FABIAN THEATRES INC.
HARRY HECHT
NELSON-FERMAN THEATRES
WEBSITE:
Allwood Cinema 6:http://www.clearviewcinemas.com/location.asp?site=house=335
The largest screen at this theater is straight down the entrace.
50 seats is quite small….how many seats for each auditorium?
Somehow selling out a 50 seat theater is NOT that impressive! The Allwood was a nice single screen neighborhood house, but since then?
I agree. Plus the audience stayed after the main credits for the surprise ending. Advance tickets on sale for Hangover Part II.
Ah, that would do it, Justin. Nice little theater, though – not too many neighborhood cinemas like it left these days
I think it was because of Free Movie Tuesday yesterday, shanahan.

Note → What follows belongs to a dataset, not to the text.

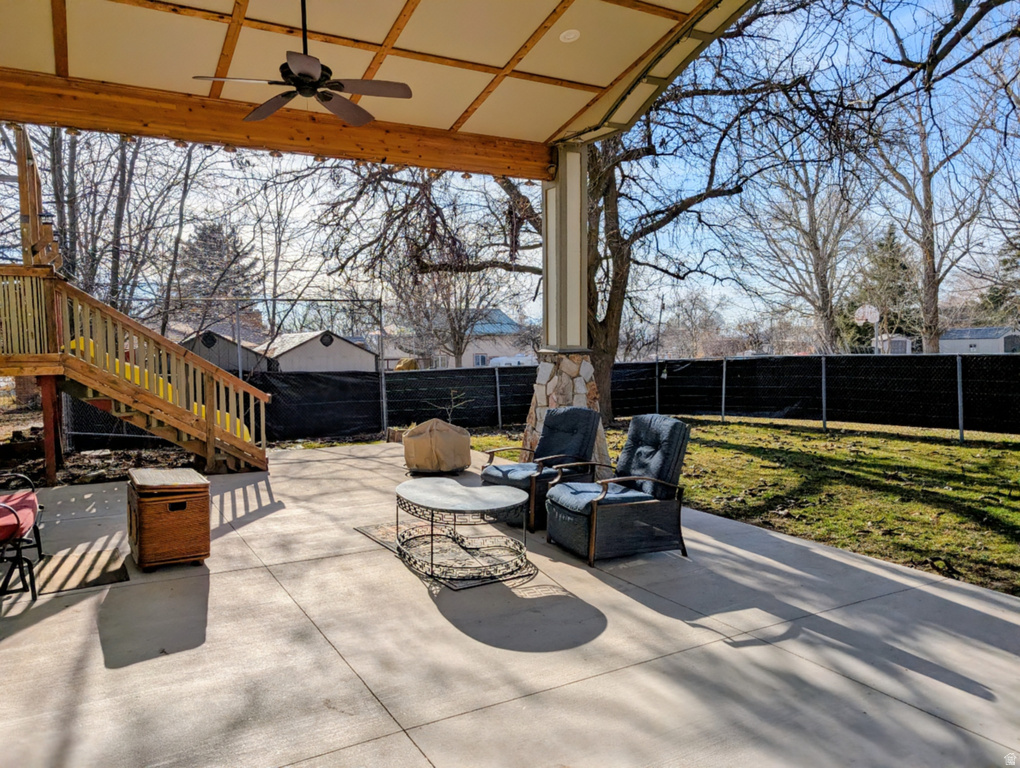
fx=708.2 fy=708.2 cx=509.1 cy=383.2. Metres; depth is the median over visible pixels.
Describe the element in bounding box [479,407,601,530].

Place was packed for a matinee showing of “Fast Five” yesterday, and parking was a bit tough to find – on a Tuesday afternoon in early May, no less. The seven o'clock showing was sold out. A different movie-going experience from the AMC Clifton Commons, that’s for sure.
$1.75 was uncommon. Harvey, was the projector that showed Dr. Zhivago 70mm or 35mm? Given the size of the theater, it was quite small for a single screen venue compared with the Fabian and the Strand.
Yes, Bob, I would I agree. I, too, used to love the original theater and miss the neighborhood intimacy.
Justin, thanks for the update about the theater. In all honesty, I don’t live in New Jersey anymore, so I enjoy hearing about the Allwood Theater.
We ushers used to cut-up and fool around in the back, when no one was looking. I used to love that area in the back, the buffer between the seats and the exit doors to the parking lot.
The ushers used to get stuck with a lot of odd jobs. We liked lugging the film cannisters upstairs to the projection room because we could spend time with Augie and Gene, the projectionists, who taught us things. We hated emptying the spill tank from the soda machine because it was heavy and tended to slosh on the way to the mens room. One of us, didn’t make it.
The longest running movie from those days was Dr. Zhivago, which we had for three consecutive weeks. The theater charged $1.75, an unheard of price in those days, when weeknight admission was $1.00; weekends, $1.25.
To me, it lost all it’s charm when it was cut up. I live less than a mile away and used to go quite often when it was a single. Since the dividing, I’ve gone once!
I agree Harvey. Seniors still come to this theater more often than in Clifton Commons because of the location and the prices. And thanks to parent company Cablevision’s Free Movie Tuesdays as well as those who use an Optimum Rewards card to save money on buying tickets, this theater will thrive despite being one of the smallest multiplexes I’ve been to in my life.
I used to work at the Allwood Theater. I was an usher from January, 1966 through June, 1967, with so many magical memories and a lifetime of special moments. The theater had one screen in those days and always a local audience, all the regulars, many of them chose the same seat movie after movie. One man always sat one seat in in the very first row, even if rest of the theater was empty.
I grew up in Allwood (the corner of Allwood Road and Orchard Drive). The Allwood Theater will always remain a part of my life.
3D projection now at this theater on one screen.
when it first opened, did this theater have 70mm projection ala cinemascope? And what movie had the longest run at this theater?
looks like edge of darkness is the first movie to be shown in digital projection at this theater. What theater has the digital projection?
any word on when digital projection comes to this theater?
back when it was a quad. I lived there during that time, and went there for so many years before Clifton Commons came. While AMC continues to jack up prices at the megaplex and plans to replace 15 screens with 4k technology, Clearview will still operate the Allwood as a neighborhood small town theater that attracts the poor and elderly residents of the neighborhood who want to see a movie.
Here is a 1988 photo:
http://tinyurl.com/d4b6yx
nearly 10 years after Clifton Commons opened and a few months before the new theater in Paterson opens, this is the only surviving small theater in Clifton. If it closes, it will hurt downtown businesses in the Allwood district.